Exercise:
Give back every line of the material below without changing a single word or character.

++++

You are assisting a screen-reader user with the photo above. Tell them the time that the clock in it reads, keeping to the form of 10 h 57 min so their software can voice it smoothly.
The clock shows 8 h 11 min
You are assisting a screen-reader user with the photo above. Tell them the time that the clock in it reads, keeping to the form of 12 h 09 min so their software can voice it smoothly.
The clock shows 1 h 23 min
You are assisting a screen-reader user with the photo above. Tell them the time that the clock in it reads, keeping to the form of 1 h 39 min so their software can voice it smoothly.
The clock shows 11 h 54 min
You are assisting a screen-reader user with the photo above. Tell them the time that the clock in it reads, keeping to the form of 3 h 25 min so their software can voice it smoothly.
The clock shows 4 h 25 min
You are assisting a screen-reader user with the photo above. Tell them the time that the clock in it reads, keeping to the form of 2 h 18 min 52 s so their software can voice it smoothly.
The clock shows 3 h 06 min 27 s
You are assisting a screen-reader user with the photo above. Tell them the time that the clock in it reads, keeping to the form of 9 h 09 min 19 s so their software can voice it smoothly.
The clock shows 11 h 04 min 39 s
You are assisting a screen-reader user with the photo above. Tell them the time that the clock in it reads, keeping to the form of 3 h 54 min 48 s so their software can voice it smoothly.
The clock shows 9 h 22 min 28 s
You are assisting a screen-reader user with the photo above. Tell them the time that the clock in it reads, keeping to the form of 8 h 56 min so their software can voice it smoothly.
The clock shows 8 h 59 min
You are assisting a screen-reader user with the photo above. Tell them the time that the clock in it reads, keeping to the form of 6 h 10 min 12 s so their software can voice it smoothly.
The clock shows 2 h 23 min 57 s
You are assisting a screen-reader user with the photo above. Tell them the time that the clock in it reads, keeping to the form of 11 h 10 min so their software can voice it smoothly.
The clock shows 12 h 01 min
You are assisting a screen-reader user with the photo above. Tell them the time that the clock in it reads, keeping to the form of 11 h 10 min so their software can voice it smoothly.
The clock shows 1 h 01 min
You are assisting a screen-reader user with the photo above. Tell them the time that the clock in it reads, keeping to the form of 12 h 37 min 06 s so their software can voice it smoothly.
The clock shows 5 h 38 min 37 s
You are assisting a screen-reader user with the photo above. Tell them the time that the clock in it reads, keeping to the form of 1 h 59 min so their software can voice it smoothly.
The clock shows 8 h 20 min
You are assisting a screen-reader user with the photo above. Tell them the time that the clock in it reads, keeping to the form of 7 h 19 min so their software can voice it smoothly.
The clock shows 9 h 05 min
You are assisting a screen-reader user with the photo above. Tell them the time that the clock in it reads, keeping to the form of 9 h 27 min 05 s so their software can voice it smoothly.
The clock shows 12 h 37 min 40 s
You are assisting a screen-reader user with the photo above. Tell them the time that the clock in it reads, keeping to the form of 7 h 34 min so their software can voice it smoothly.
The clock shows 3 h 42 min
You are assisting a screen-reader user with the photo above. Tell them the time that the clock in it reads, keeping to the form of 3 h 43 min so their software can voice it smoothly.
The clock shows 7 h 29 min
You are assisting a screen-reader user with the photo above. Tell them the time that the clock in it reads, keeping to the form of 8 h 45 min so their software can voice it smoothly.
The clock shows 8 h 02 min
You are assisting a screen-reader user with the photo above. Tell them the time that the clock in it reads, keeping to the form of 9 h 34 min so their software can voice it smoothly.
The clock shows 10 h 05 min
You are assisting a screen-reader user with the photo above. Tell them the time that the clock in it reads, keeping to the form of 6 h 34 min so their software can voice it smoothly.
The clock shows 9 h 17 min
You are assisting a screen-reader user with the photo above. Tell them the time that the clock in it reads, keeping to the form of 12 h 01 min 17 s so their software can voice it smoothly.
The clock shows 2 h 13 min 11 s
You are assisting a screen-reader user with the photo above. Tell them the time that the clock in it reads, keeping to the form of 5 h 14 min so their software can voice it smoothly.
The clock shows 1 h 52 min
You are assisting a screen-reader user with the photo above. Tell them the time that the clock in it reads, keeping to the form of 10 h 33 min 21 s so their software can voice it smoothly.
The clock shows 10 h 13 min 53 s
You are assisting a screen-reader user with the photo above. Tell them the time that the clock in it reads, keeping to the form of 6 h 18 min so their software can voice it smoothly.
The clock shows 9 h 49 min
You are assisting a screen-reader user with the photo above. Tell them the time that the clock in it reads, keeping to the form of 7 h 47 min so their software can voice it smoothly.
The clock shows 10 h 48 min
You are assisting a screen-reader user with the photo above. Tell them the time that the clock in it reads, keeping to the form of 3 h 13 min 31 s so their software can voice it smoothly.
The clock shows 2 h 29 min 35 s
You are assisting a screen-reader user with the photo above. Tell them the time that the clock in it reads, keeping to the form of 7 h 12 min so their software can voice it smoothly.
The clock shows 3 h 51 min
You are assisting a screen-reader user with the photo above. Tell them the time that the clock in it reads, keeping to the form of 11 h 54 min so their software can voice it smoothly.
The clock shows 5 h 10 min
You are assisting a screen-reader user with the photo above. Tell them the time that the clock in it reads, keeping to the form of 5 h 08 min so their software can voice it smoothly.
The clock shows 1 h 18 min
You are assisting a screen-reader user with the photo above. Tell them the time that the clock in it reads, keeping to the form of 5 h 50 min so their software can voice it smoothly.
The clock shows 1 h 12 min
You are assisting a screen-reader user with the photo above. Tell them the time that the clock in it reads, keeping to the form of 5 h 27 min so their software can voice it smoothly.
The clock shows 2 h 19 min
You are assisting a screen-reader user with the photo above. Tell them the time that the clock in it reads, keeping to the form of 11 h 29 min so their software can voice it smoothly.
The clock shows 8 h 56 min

++++

Response for this exercise:
You are assisting a screen-reader user with the photo above. Tell them the time that the clock in it reads, keeping to the form of 10 h 57 min so their software can voice it smoothly.
The clock shows 8 h 11 min
You are assisting a screen-reader user with the photo above. Tell them the time that the clock in it reads, keeping to the form of 12 h 09 min so their software can voice it smoothly.
The clock shows 1 h 23 min
You are assisting a screen-reader user with the photo above. Tell them the time that the clock in it reads, keeping to the form of 1 h 39 min so their software can voice it smoothly.
The clock shows 11 h 54 min
You are assisting a screen-reader user with the photo above. Tell them the time that the clock in it reads, keeping to the form of 3 h 25 min so their software can voice it smoothly.
The clock shows 4 h 25 min
You are assisting a screen-reader user with the photo above. Tell them the time that the clock in it reads, keeping to the form of 2 h 18 min 52 s so their software can voice it smoothly.
The clock shows 3 h 06 min 27 s
You are assisting a screen-reader user with the photo above. Tell them the time that the clock in it reads, keeping to the form of 9 h 09 min 19 s so their software can voice it smoothly.
The clock shows 11 h 04 min 39 s
You are assisting a screen-reader user with the photo above. Tell them the time that the clock in it reads, keeping to the form of 3 h 54 min 48 s so their software can voice it smoothly.
The clock shows 9 h 22 min 28 s
You are assisting a screen-reader user with the photo above. Tell them the time that the clock in it reads, keeping to the form of 8 h 56 min so their software can voice it smoothly.
The clock shows 8 h 59 min
You are assisting a screen-reader user with the photo above. Tell them the time that the clock in it reads, keeping to the form of 6 h 10 min 12 s so their software can voice it smoothly.
The clock shows 2 h 23 min 57 s
You are assisting a screen-reader user with the photo above. Tell them the time that the clock in it reads, keeping to the form of 11 h 10 min so their software can voice it smoothly.
The clock shows 12 h 01 min
You are assisting a screen-reader user with the photo above. Tell them the time that the clock in it reads, keeping to the form of 11 h 10 min so their software can voice it smoothly.
The clock shows 1 h 01 min
You are assisting a screen-reader user with the photo above. Tell them the time that the clock in it reads, keeping to the form of 12 h 37 min 06 s so their software can voice it smoothly.
The clock shows 5 h 38 min 37 s
You are assisting a screen-reader user with the photo above. Tell them the time that the clock in it reads, keeping to the form of 1 h 59 min so their software can voice it smoothly.
The clock shows 8 h 20 min
You are assisting a screen-reader user with the photo above. Tell them the time that the clock in it reads, keeping to the form of 7 h 19 min so their software can voice it smoothly.
The clock shows 9 h 05 min
You are assisting a screen-reader user with the photo above. Tell them the time that the clock in it reads, keeping to the form of 9 h 27 min 05 s so their software can voice it smoothly.
The clock shows 12 h 37 min 40 s
You are assisting a screen-reader user with the photo above. Tell them the time that the clock in it reads, keeping to the form of 7 h 34 min so their software can voice it smoothly.
The clock shows 3 h 42 min
You are assisting a screen-reader user with the photo above. Tell them the time that the clock in it reads, keeping to the form of 3 h 43 min so their software can voice it smoothly.
The clock shows 7 h 29 min
You are assisting a screen-reader user with the photo above. Tell them the time that the clock in it reads, keeping to the form of 8 h 45 min so their software can voice it smoothly.
The clock shows 8 h 02 min
You are assisting a screen-reader user with the photo above. Tell them the time that the clock in it reads, keeping to the form of 9 h 34 min so their software can voice it smoothly.
The clock shows 10 h 05 min
You are assisting a screen-reader user with the photo above. Tell them the time that the clock in it reads, keeping to the form of 6 h 34 min so their software can voice it smoothly.
The clock shows 9 h 17 min
You are assisting a screen-reader user with the photo above. Tell them the time that the clock in it reads, keeping to the form of 12 h 01 min 17 s so their software can voice it smoothly.
The clock shows 2 h 13 min 11 s
You are assisting a screen-reader user with the photo above. Tell them the time that the clock in it reads, keeping to the form of 5 h 14 min so their software can voice it smoothly.
The clock shows 1 h 52 min
You are assisting a screen-reader user with the photo above. Tell them the time that the clock in it reads, keeping to the form of 10 h 33 min 21 s so their software can voice it smoothly.
The clock shows 10 h 13 min 53 s
You are assisting a screen-reader user with the photo above. Tell them the time that the clock in it reads, keeping to the form of 6 h 18 min so their software can voice it smoothly.
The clock shows 9 h 49 min
You are assisting a screen-reader user with the photo above. Tell them the time that the clock in it reads, keeping to the form of 7 h 47 min so their software can voice it smoothly.
The clock shows 10 h 48 min
You are assisting a screen-reader user with the photo above. Tell them the time that the clock in it reads, keeping to the form of 3 h 13 min 31 s so their software can voice it smoothly.
The clock shows 2 h 29 min 35 s
You are assisting a screen-reader user with the photo above. Tell them the time that the clock in it reads, keeping to the form of 7 h 12 min so their software can voice it smoothly.
The clock shows 3 h 51 min
You are assisting a screen-reader user with the photo above. Tell them the time that the clock in it reads, keeping to the form of 11 h 54 min so their software can voice it smoothly.
The clock shows 5 h 10 min
You are assisting a screen-reader user with the photo above. Tell them the time that the clock in it reads, keeping to the form of 5 h 08 min so their software can voice it smoothly.
The clock shows 1 h 18 min
You are assisting a screen-reader user with the photo above. Tell them the time that the clock in it reads, keeping to the form of 5 h 50 min so their software can voice it smoothly.
The clock shows 1 h 12 min
You are assisting a screen-reader user with the photo above. Tell them the time that the clock in it reads, keeping to the form of 5 h 27 min so their software can voice it smoothly.
The clock shows 2 h 19 min
You are assisting a screen-reader user with the photo above. Tell them the time that the clock in it reads, keeping to the form of 11 h 29 min so their software can voice it smoothly.
The clock shows 8 h 56 min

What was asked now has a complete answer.